Tempat-tempat terkenal yang dipakai untuk tirakatan 1 Suro

Desa Pantaran, 16 km sebelah utara Boyolali, dilereng timur Gunung Merbabu.

3-pantaran






Dinginnya udara malam dan dinginnya air sungai Sipendok yang bagaikan es, tidak menyurutkan minat para peziarah untuk mandi disungai tersebut.

Sesuai kebiasaan di Pantaran, para peziarah mandi berendam disungai dengan memegangi sebuah lilin yang dinyalakan, mereka baru naik sesudah lilin itu habis. Sesudah itu , mereka meneruskan tirakatan dipinggir kali sampai pagi.

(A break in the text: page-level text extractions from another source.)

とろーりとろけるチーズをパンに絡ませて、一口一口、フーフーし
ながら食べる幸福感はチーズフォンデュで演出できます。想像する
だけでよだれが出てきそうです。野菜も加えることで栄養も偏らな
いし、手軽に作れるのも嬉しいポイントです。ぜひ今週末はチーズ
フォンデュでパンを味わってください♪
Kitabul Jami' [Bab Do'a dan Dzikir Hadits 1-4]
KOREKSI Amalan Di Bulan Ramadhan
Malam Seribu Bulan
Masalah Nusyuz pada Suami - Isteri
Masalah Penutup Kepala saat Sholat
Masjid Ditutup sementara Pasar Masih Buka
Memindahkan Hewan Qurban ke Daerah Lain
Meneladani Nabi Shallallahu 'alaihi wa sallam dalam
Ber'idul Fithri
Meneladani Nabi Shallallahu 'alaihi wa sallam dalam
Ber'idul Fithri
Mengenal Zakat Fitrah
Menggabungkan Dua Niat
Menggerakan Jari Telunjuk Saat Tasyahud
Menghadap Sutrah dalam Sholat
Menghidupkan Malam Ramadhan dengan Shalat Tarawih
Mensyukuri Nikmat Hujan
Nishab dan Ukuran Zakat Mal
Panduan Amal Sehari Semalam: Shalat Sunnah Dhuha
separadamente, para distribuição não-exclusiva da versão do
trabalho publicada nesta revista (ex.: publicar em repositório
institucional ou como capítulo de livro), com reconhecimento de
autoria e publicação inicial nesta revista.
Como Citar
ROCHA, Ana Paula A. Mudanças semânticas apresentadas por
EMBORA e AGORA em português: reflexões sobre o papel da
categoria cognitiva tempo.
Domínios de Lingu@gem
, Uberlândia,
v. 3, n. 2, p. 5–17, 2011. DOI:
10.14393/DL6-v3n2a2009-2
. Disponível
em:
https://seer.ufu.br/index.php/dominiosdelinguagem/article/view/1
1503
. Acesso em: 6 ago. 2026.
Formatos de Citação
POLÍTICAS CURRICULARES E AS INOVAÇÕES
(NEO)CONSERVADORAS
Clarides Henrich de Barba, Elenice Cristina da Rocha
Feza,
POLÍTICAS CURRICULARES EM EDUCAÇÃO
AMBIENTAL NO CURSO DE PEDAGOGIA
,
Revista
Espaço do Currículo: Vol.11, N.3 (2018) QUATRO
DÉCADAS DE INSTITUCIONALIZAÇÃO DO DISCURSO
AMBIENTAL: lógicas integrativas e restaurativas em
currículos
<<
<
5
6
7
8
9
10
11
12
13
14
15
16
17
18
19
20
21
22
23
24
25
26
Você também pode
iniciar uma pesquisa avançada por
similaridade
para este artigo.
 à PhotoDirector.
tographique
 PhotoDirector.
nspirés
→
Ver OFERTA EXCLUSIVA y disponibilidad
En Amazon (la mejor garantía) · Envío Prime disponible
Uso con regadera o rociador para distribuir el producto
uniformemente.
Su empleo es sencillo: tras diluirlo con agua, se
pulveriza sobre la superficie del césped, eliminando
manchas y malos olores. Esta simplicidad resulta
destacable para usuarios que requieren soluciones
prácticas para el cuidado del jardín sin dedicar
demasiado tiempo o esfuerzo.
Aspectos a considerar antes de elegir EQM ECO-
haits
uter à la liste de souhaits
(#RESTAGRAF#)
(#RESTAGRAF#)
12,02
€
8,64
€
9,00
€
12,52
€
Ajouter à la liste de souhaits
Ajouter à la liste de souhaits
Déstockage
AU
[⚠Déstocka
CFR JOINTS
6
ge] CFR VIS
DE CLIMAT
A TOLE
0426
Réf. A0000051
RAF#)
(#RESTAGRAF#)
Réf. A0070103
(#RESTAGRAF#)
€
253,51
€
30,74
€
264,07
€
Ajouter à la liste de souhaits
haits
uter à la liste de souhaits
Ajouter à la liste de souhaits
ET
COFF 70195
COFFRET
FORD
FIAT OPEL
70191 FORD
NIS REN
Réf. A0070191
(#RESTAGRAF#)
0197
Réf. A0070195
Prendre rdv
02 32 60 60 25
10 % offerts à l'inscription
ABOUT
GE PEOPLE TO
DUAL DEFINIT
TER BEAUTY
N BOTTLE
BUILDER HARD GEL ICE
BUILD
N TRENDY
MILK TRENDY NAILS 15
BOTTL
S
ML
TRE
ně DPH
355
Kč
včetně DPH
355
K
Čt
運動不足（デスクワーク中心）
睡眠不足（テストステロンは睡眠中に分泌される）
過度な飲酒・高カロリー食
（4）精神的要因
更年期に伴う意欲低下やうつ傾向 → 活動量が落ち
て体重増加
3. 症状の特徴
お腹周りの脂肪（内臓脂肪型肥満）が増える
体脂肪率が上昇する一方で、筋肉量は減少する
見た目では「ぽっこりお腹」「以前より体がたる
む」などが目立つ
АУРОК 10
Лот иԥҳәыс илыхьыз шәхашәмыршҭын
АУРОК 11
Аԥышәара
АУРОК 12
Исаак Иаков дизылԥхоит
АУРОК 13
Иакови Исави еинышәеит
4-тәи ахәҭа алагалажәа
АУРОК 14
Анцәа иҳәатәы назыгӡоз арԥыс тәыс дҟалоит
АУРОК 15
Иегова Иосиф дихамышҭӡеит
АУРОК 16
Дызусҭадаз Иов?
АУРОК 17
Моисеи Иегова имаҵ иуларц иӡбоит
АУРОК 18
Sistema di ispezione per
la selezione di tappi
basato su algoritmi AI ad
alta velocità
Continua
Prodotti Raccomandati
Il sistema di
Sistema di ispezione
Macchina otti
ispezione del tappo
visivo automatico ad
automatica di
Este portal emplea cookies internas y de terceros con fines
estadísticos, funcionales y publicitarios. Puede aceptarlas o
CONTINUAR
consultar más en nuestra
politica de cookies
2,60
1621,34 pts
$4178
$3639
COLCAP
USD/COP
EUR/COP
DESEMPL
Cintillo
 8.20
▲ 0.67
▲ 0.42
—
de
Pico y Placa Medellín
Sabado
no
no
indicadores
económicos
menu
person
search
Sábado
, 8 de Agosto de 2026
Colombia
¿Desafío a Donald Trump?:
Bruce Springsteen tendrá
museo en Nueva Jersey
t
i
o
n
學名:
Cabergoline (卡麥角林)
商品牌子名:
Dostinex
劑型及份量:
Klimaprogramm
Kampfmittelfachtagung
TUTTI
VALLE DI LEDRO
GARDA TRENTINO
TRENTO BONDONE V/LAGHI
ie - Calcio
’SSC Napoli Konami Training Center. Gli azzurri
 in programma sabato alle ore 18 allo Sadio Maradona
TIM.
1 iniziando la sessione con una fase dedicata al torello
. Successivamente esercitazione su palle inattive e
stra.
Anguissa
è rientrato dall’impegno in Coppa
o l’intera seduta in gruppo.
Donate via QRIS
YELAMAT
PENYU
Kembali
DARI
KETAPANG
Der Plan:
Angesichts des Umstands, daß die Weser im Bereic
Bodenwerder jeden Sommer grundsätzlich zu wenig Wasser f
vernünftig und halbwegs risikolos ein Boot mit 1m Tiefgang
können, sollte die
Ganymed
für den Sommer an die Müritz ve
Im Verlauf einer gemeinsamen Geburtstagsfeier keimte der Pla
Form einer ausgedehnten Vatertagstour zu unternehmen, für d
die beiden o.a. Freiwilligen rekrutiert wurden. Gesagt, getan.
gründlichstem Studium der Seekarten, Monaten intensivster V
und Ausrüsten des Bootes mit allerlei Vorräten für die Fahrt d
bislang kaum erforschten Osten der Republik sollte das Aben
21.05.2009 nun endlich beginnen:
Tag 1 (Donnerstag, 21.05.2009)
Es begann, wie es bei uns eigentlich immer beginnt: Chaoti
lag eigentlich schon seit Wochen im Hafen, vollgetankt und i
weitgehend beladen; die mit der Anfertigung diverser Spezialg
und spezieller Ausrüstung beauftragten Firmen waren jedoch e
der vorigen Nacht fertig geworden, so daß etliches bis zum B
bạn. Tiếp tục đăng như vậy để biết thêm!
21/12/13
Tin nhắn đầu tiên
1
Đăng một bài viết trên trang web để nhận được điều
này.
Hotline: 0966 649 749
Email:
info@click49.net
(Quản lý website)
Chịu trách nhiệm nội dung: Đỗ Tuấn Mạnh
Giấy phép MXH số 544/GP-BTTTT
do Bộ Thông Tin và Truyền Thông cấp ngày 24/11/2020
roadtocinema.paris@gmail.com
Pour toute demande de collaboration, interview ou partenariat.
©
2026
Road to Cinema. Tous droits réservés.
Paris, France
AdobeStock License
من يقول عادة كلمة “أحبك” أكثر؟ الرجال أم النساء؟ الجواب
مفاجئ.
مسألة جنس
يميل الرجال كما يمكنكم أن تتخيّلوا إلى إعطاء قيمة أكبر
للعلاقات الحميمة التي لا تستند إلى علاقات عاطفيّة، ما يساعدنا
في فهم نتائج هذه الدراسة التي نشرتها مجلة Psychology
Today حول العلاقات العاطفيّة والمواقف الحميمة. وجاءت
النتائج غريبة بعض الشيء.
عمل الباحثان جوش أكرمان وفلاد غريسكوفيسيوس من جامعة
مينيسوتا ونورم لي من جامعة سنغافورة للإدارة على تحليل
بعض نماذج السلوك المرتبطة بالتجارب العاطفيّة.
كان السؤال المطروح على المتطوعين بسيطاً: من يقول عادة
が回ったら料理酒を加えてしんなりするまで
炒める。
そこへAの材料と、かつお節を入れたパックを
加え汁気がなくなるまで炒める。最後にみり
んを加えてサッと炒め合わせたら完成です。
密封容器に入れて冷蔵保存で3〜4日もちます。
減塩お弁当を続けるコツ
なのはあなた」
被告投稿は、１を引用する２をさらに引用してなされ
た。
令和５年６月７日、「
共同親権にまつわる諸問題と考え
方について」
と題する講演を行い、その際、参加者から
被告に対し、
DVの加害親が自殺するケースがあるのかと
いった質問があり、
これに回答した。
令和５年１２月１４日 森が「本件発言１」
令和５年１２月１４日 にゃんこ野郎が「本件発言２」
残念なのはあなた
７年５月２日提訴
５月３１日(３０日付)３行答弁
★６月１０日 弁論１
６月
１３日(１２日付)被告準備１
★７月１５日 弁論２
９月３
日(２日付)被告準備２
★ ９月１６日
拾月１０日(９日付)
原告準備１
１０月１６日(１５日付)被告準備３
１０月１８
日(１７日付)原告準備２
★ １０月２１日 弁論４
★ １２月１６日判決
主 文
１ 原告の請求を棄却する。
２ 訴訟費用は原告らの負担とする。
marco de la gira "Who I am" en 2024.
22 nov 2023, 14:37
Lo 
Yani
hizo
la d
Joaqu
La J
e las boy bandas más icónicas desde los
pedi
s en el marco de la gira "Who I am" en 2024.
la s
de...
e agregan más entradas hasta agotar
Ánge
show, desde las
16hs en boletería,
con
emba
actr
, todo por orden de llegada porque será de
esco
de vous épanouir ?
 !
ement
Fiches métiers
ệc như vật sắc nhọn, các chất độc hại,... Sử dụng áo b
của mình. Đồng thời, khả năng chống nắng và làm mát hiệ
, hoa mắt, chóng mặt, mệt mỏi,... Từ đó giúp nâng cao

Pantaran adalah pertapaan yang terkenal, yang dulu sering dipakai bertapa keluarga Kerajaan Pengging termasuk Jaka Tingkir pada masa mudanya. Jaka Tingkir dinobatkan menjadi Raja Kerajaan Pajang dengan gelar Sultan Hadiwijaya.


Gunung Merapi

4-sesaji-merapi







Penduduk desa Selo yang terletak dilereng utara Gunung Merapi, setiap malam 1 Suro mengadakan ritual sesaji sedekah gunung untuk memperingati 1 Suro. Sesajinya antara lain berupa kepala kerbau yang ditanam dipuncak Gunung Merapi, tetapi bila cuaca buruk dan gunung sedang gawat, cukup ditanam disuatu tempat yang disebut Pasar Bubrah.


Gunung Merbabu

Pada malam 1 Suro, penduduk yang tinggal dilereng utara Gunung Merbabu melakukan sedekah tradisional didekat Kawah gunung.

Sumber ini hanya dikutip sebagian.